Guitarist Johnny Marr was especially pleased with the fluid guitar arrangement he devised for the song. The result of using a Fender Stratocaster on record for the first time, Marr’s nimble playing even brokered comparisons with West African highlife music. Marr later acknowledged as much in an interview with The Guitar Magazine, but also revealed he’d drawn his inspiration from a completely different source.

“It ended up sounding quite highlife-y, yeah,” he said. “But if you listen to The Boy With The Thorn In His Side, the rhythm part from verse two onwards – that chick-a-chick part – it’s pure Nile Rodgers.”

Marr’s dexterity also brought out the best in bassist Andy Rourke and drummer Mike Joyce, who made the song swing with one of their most supple and assured rhythm tracks. Morrissey, too, was in heart-melting vocal form – but then the message behind his lyrics was entirely personal.

“The strangest thing in the world is when you get what you pray for”

The Smiths’ frontman revealed more about the song’s meaning when he was interviewed by Letter To Brezhnev actress Margi Clarke on an episode of Channel 4’s The Tube. Knowing Morrissey’s literary preferences, Clarke believed the song’s lyrics may well have been influenced by Oscar Wilde’s children’s story The Nightingale And The Rose, which included the lines “The thorn must pierce the heart, and your life-blood must flow into my veins and become mine”. Yet it turned out that Morrissey was on a completely different tack. He was writing about the fame he’d so enthusiastically courted – and how it affected him now he’d attained it.

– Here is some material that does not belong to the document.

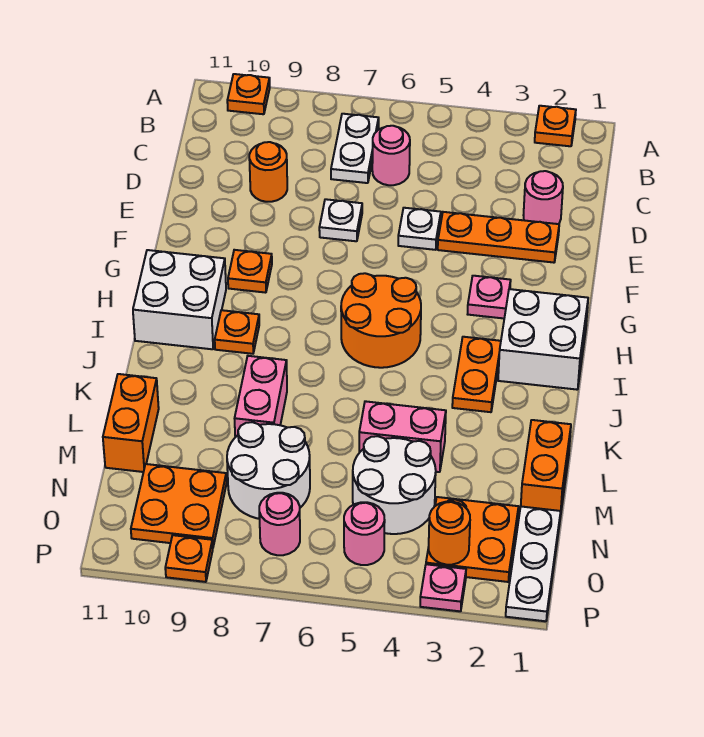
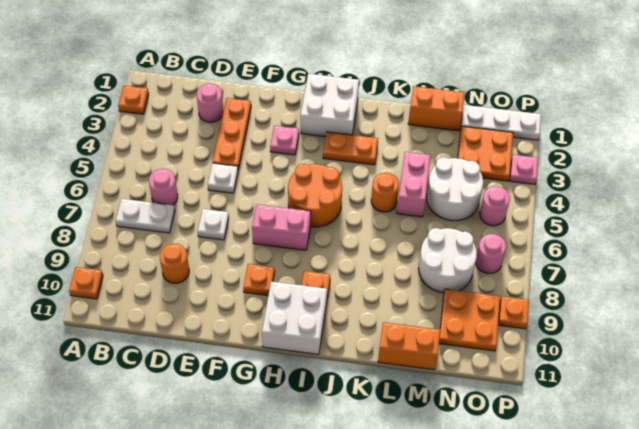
pink 1x2 brick [235,356,287,437] -> pink 1x2 brick moved to [252,204,311,250]
orange 1x1 round brick [429,502,470,565] -> orange 1x1 round brick moved to [371,173,399,212]

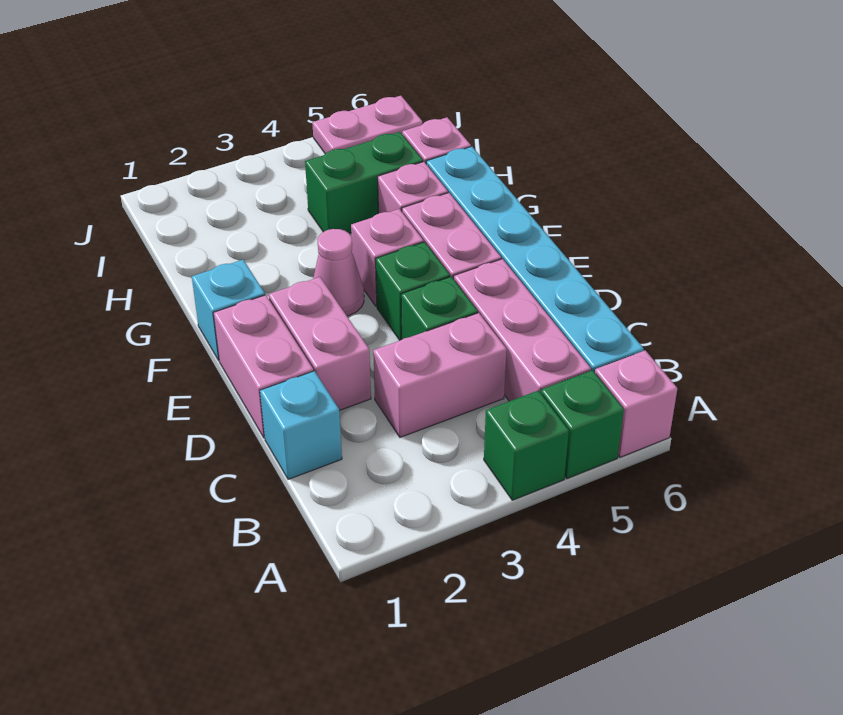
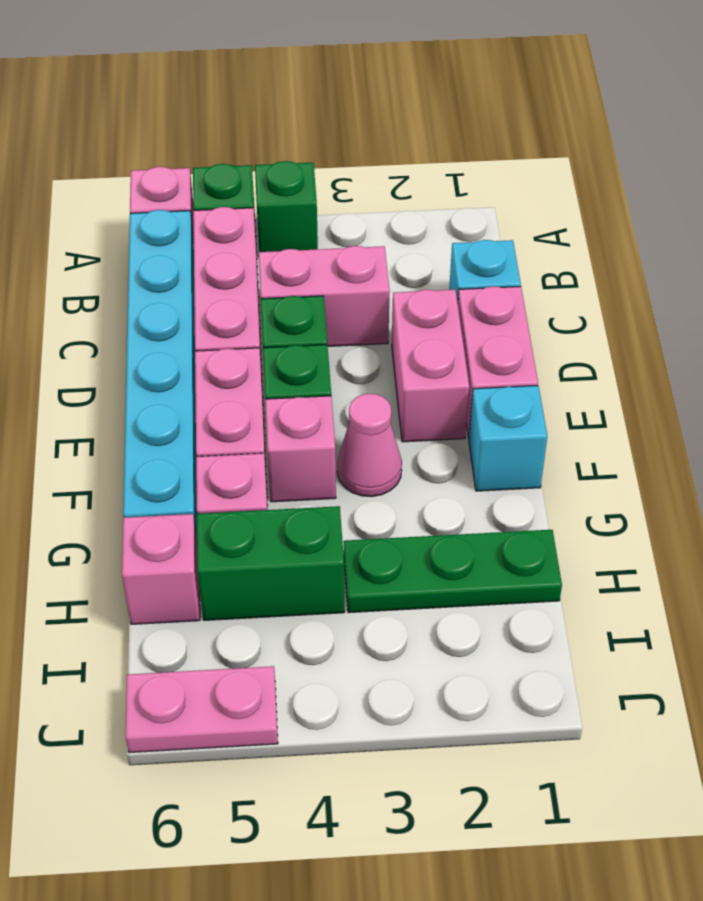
none -> green 1x3 plate [344,530,562,613]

“The thorn is the music industry and all these people who never believe anything that I said, tried to get rid of me and wouldn’t play the records,” he told Clarke. “So I think we’ve reached a stage where we feel… if they don’t believe me now, will they ever believe me? You know, what more can a poor boy do?

“I wanted [fame] for so long and now I’ve got it, isn’t that odd?” he added. “The strangest thing in the world is when you get what you really pray for.”

“You know it has to end sometime”

The Smiths allowed engineer and co-producer Stephen Street to upgrade The Boy With The Thorn In His Side to 24-track and add some discreet overdubs before they released it as their ninth UK single, on 16 September 1985. This session, held at London’s RAK Studios, proved especially productive as it also yielded two of the band’s finest B-sides, the dramatic Rubber Ring and the truly haunting piano ballad Asleep.

Committing The Boy With The Thorn In His Side and its attendant flipsides to tape gave The Smiths a huge jolt of confidence. With hindsight, it’s entirely fair to suggest that The Boy… wasn’t just a sublime pop song, it was the catalyst for the making of the record with which The Smiths are now most closely associated – the monumental The Queen Is Dead.

The Queen Is Dead is quite a sombre, dark record, and its moments of sheer, Smiths-ian joy are slightly few and far between,” author and DJ Stuart Maconie reflected in an interview for The Smiths’ official YouTube channel.

“The Boy With The Thorn In His Side is the greatest of those moments. It has economy, it has passion, glamour and an extraordinary guitar arrangement by Johnny Marr, particularly towards the end, where it builds and builds, with those layers of coruscating, shimmering guitars. You so want it to go on forever, but you know it has to end sometime. It drifts away leaving you wanting a great deal more.”